Age Discrimination Case Update: Osaba v Chief Constable of the Hertfordshire Constabulary
The Employment Appeal Tribunal made and interesting and unusual decision in Osaba v The Chief Constable of the Hertfordshire Constabulary. This was a claim brought by Mr Osaba stating that he had been subject to age discrimination when he was made redundant during a reorganisation.
The employer had made a real shambles of the redundancy process, much of this centred around the statement and cross examination of Miss Pritchard from the Respondent who ultimately admitted that she had made numerous mistakes. As the person responsible for the matrix, scoring and selection of the Claimant, she was heavily criticised in the tribunal and again at appeal which no doubt would have made uncomfortable viewing for the employer.
Mr Osaba had informed his employer during the discussion phase of the reorganisation that although he was approaching retirement age, his intention was to continue within the police force, he did not want to retire. He was subsequently scored the lowest in the matrix and was made redundant. The Tribunal rejected his claim and he brought an appeal to the EAT.
The focus of the case was direct discrimination, whereby the onus is on the claimant to establish a prima facie case, the obligation then shifts to the employer to provide an explanation for the conduct or treatment.

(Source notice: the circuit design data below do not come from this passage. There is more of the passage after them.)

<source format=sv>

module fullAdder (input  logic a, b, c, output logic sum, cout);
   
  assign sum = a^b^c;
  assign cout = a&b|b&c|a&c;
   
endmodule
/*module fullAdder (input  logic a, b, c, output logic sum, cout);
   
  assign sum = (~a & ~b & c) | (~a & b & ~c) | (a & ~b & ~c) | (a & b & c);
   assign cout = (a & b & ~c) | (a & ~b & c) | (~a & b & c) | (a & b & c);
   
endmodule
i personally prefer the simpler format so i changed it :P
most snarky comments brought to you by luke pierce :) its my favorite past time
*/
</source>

The central question used by the tribunal in such cases being, ‘Why has the Respondent done what could be considered to be a racially discriminatory act?’

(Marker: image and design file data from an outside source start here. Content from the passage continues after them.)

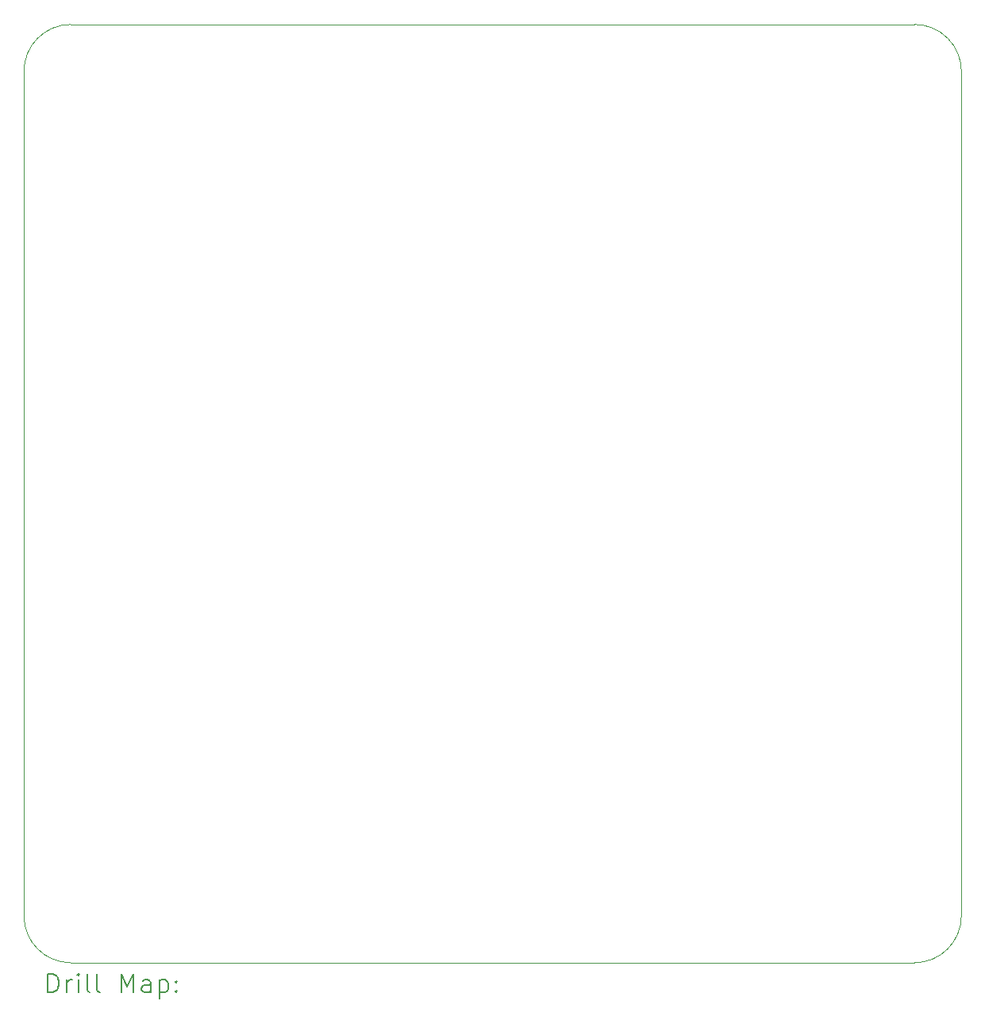
<source format=gbr>
%TF.GenerationSoftware,KiCad,Pcbnew,7.0.8*%
%TF.CreationDate,2023-10-17T14:22:27+02:00*%
%TF.ProjectId,Lines,4c696e65-732e-46b6-9963-61645f706362,1.0c*%
%TF.SameCoordinates,Original*%
%TF.FileFunction,Drillmap*%
%TF.FilePolarity,Positive*%
%FSLAX45Y45*%
G04 Gerber Fmt 4.5, Leading zero omitted, Abs format (unit mm)*
G04 Created by KiCad (PCBNEW 7.0.8) date 2023-10-17 14:22:27*
%MOMM*%
%LPD*%
G01*
G04 APERTURE LIST*
%ADD10C,0.100000*%
%ADD11C,0.200000*%
G04 APERTURE END LIST*
D10*
X15133500Y-4119500D02*
X15133500Y-13119500D01*
X5133500Y-13119500D02*
G75*
G03*
X5633500Y-13619500I500000J0D01*
G01*
X14633500Y-13619500D02*
G75*
G03*
X15133500Y-13119500I0J500000D01*
G01*
X5633500Y-3619500D02*
X14633500Y-3619500D01*
X14633500Y-13619500D02*
X5633500Y-13619500D01*
X5133500Y-13119500D02*
X5133500Y-4119500D01*
X15133500Y-4119500D02*
G75*
G03*
X14633500Y-3619500I-500000J0D01*
G01*
X5633500Y-3619500D02*
G75*
G03*
X5133500Y-4119500I0J-500000D01*
G01*
D11*
X5389277Y-13935984D02*
X5389277Y-13735984D01*
X5389277Y-13735984D02*
X5436896Y-13735984D01*
X5436896Y-13735984D02*
X5465467Y-13745508D01*
X5465467Y-13745508D02*
X5484515Y-13764555D01*
X5484515Y-13764555D02*
X5494039Y-13783603D01*
X5494039Y-13783603D02*
X5503563Y-13821698D01*
X5503563Y-13821698D02*
X5503563Y-13850269D01*
X5503563Y-13850269D02*
X5494039Y-13888365D01*
X5494039Y-13888365D02*
X5484515Y-13907412D01*
X5484515Y-13907412D02*
X5465467Y-13926460D01*
X5465467Y-13926460D02*
X5436896Y-13935984D01*
X5436896Y-13935984D02*
X5389277Y-13935984D01*
X5589277Y-13935984D02*
X5589277Y-13802650D01*
X5589277Y-13840746D02*
X5598801Y-13821698D01*
X5598801Y-13821698D02*
X5608324Y-13812174D01*
X5608324Y-13812174D02*
X5627372Y-13802650D01*
X5627372Y-13802650D02*
X5646420Y-13802650D01*
X5713086Y-13935984D02*
X5713086Y-13802650D01*
X5713086Y-13735984D02*
X5703562Y-13745508D01*
X5703562Y-13745508D02*
X5713086Y-13755031D01*
X5713086Y-13755031D02*
X5722610Y-13745508D01*
X5722610Y-13745508D02*
X5713086Y-13735984D01*
X5713086Y-13735984D02*
X5713086Y-13755031D01*
X5836896Y-13935984D02*
X5817848Y-13926460D01*
X5817848Y-13926460D02*
X5808324Y-13907412D01*
X5808324Y-13907412D02*
X5808324Y-13735984D01*
X5941658Y-13935984D02*
X5922610Y-13926460D01*
X5922610Y-13926460D02*
X5913086Y-13907412D01*
X5913086Y-13907412D02*
X5913086Y-13735984D01*
X6170229Y-13935984D02*
X6170229Y-13735984D01*
X6170229Y-13735984D02*
X6236896Y-13878841D01*
X6236896Y-13878841D02*
X6303562Y-13735984D01*
X6303562Y-13735984D02*
X6303562Y-13935984D01*
X6484515Y-13935984D02*
X6484515Y-13831222D01*
X6484515Y-13831222D02*
X6474991Y-13812174D01*
X6474991Y-13812174D02*
X6455943Y-13802650D01*
X6455943Y-13802650D02*
X6417848Y-13802650D01*
X6417848Y-13802650D02*
X6398801Y-13812174D01*
X6484515Y-13926460D02*
X6465467Y-13935984D01*
X6465467Y-13935984D02*
X6417848Y-13935984D01*
X6417848Y-13935984D02*
X6398801Y-13926460D01*
X6398801Y-13926460D02*
X6389277Y-13907412D01*
X6389277Y-13907412D02*
X6389277Y-13888365D01*
X6389277Y-13888365D02*
X6398801Y-13869317D01*
X6398801Y-13869317D02*
X6417848Y-13859793D01*
X6417848Y-13859793D02*
X6465467Y-13859793D01*
X6465467Y-13859793D02*
X6484515Y-13850269D01*
X6579753Y-13802650D02*
X6579753Y-14002650D01*
X6579753Y-13812174D02*
X6598801Y-13802650D01*
X6598801Y-13802650D02*
X6636896Y-13802650D01*
X6636896Y-13802650D02*
X6655943Y-13812174D01*
X6655943Y-13812174D02*
X6665467Y-13821698D01*
X6665467Y-13821698D02*
X6674991Y-13840746D01*
X6674991Y-13840746D02*
X6674991Y-13897888D01*
X6674991Y-13897888D02*
X6665467Y-13916936D01*
X6665467Y-13916936D02*
X6655943Y-13926460D01*
X6655943Y-13926460D02*
X6636896Y-13935984D01*
X6636896Y-13935984D02*
X6598801Y-13935984D01*
X6598801Y-13935984D02*
X6579753Y-13926460D01*
X6760705Y-13916936D02*
X6770229Y-13926460D01*
X6770229Y-13926460D02*
X6760705Y-13935984D01*
X6760705Y-13935984D02*
X6751182Y-13926460D01*
X6751182Y-13926460D02*
X6760705Y-13916936D01*
X6760705Y-13916936D02*
X6760705Y-13935984D01*
X6760705Y-13812174D02*
X6770229Y-13821698D01*
X6770229Y-13821698D02*
X6760705Y-13831222D01*
X6760705Y-13831222D02*
X6751182Y-13821698D01*
X6751182Y-13821698D02*
X6760705Y-13812174D01*
X6760705Y-13812174D02*
X6760705Y-13831222D01*
M02*

</source>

The employer’s reason was incompetence; a strange answer to the Tribunal’s question and one which initially takes the reader aback. Incompetence? How many employers would like to admit to that? In this case it was successful. The EAT held that sometimes incompetence can provide a legitimate defence for an employer facing a discrimination claim.

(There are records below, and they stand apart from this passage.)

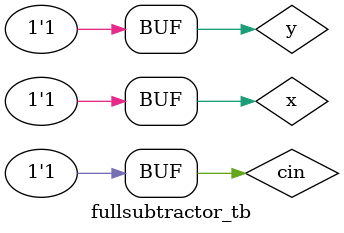
<source format=v>
module FULLSUBTRACTOR(a,b,c,diff,bor);
  input a,b,c;
  output diff,bor;
  
  wire w1;
  
  xor x1(diff,a,b,c);
  not n1(w1,a);
  and a1(w2,w1,b);
  and a2(w3,w1,c);
  and a3(w4,b,c);
  or o1(bor,w2,w3,w4);
endmodule

module fullsubtractor_tb;
  reg x,y,cin;
  wire diff,bor;
  FULLSUBTRACTOR f1(x,y,cin,diff,bor);
  initial
    begin
       x=0; y=0; cin=0;
     #50  x=0; y=0; cin=1;
     #50  x=0; y=1; cin=0;
     #50  x=0; y=1; cin=1;
     #50  x=1; y=0; cin=0;
     #50  x=1; y=0; cin=1;
     #50  x=1; y=1; cin=0;
     #50  x=1; y=1; cin=1;
     
   end
   
   
  initial
   $monitor("Time:%d, Value of x = %b, Value of y = %o, Value of cin = %b, Value of diff=%d,Value of bor=%d", $time,x,y,cin,diff,bor);
 endmodule
</source>
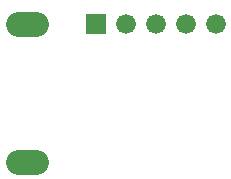
<source format=gbs>
G04 Layer: BottomSolderMaskLayer*
G04 EasyEDA v6.4.25, 2021-11-13T21:47:53+08:00*
G04 5f2a3f83ced14d76a3667b2aff7d93ec,987c639a94b84ffc8c6145f2c3ae8d38,10*
G04 Gerber Generator version 0.2*
G04 Scale: 100 percent, Rotated: No, Reflected: No *
G04 Dimensions in millimeters *
G04 leading zeros omitted , absolute positions ,4 integer and 5 decimal *
%FSLAX45Y45*%
%MOMM*%

%ADD44C,2.1016*%
%ADD64C,1.6764*%

%LPD*%
D44*
X1010991Y16969968D02*
G01*
X860991Y16969968D01*
X1010991Y15799968D02*
G01*
X860991Y15799968D01*
D64*
G01*
X2537993Y16970019D03*
G01*
X2283993Y16970019D03*
G01*
X2029993Y16970019D03*
G01*
X1775993Y16970019D03*
G36*
X1438147Y16886174D02*
G01*
X1438147Y17053813D01*
X1605787Y17053813D01*
X1605787Y16886174D01*
G37*
M02*

</source>
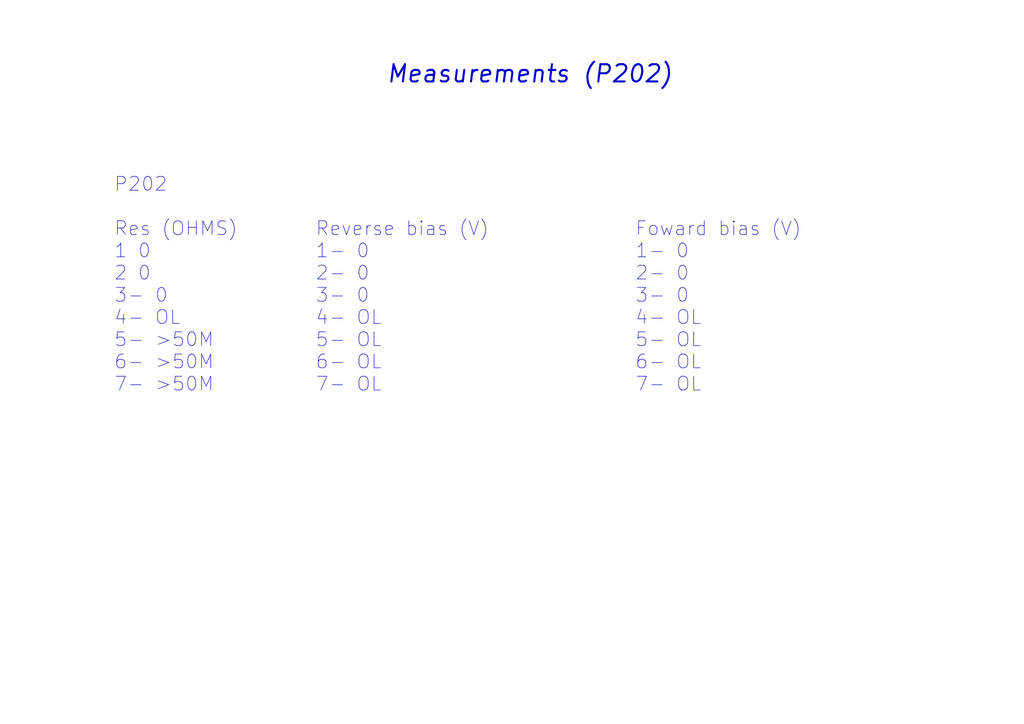
<source format=kicad_sch>
(kicad_sch
	(version 20231120)
	(generator "eeschema")
	(generator_version "8.0")
	(uuid "f26b05a6-2593-47b6-a2fc-0eae23232d18")
	(paper "A4")
	(title_block
		(title "Y BOARD LG PLASMA TV PANEL")
		(date "2025-03-24")
		(rev "1.0")
		(comment 1 "Author: Fábio Pereira da Silva")
		(comment 2 "Measurements (P202)")
	)
	(lib_symbols)
	(text "\n\nFoward bias (V)\n1- 0\n2- 0\n3- 0\n4- OL\n5- OL\n6- OL\n7- OL\n"
		(exclude_from_sim no)
		(at 184.15 82.55 0)
		(effects
			(font
				(size 4 4)
			)
			(justify left)
		)
		(uuid "09e4dc3b-5b20-4835-a9a7-1f0cb336a5e9")
	)
	(text "P202\n\nRes (OHMS)\n1 0\n2 0\n3- 0\n4- OL\n5- >50M\n6- >50M\n7- >50M"
		(exclude_from_sim no)
		(at 33.02 82.55 0)
		(effects
			(font
				(size 4 4)
			)
			(justify left)
		)
		(uuid "6d28a0fa-29f5-452d-aed4-61b6246fd0f1")
	)
	(text "Measurements (P202)"
		(exclude_from_sim no)
		(at 153.67 21.59 0)
		(effects
			(font
				(size 5 5)
				(thickness 0.6)
				(bold yes)
				(italic yes)
			)
		)
		(uuid "a5bb7998-ef2e-448d-b4ed-dec917031755")
	)
	(text "\n\nReverse bias (V)\n1- 0\n2- 0\n3- 0\n4- OL\n5- OL\n6- OL\n7- OL\n"
		(exclude_from_sim no)
		(at 91.44 82.55 0)
		(effects
			(font
				(size 4 4)
			)
			(justify left)
		)
		(uuid "c2a78b1f-cae3-446e-98ab-cafa29e9b5eb")
	)
)

</source>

The EAT was satisfied there had been no discriminatory motive for the way in which the selection process had been carried out and that just because a mistake had been made, doesn’t mean it was discriminatory. The Claimant had argued that the respondent had not discharged their legal burden of proving his redundancy was not discriminatory, this was rejected, the EAT stated that just because the employer couldn’t come up with a good enough excuse is not enough to draw an inference.
It was therefore found that the matrix had not been deliberately manipulated to avoid any problems associated with impending retirement, and there had been no reason to draw the conclusion that the behaviour was due to his age. The employer was found to have given an honest answer. This demonstrates that an employer being honest with the Tribunal outweighs any benefits that may be perceived from ‘finding an excuse’. Trying to find an excuse that would not have stood up to cross examination, could have led to a tribunal to suspect a ‘cover up’ and ultimately finding the reason for dismissal as discrimination.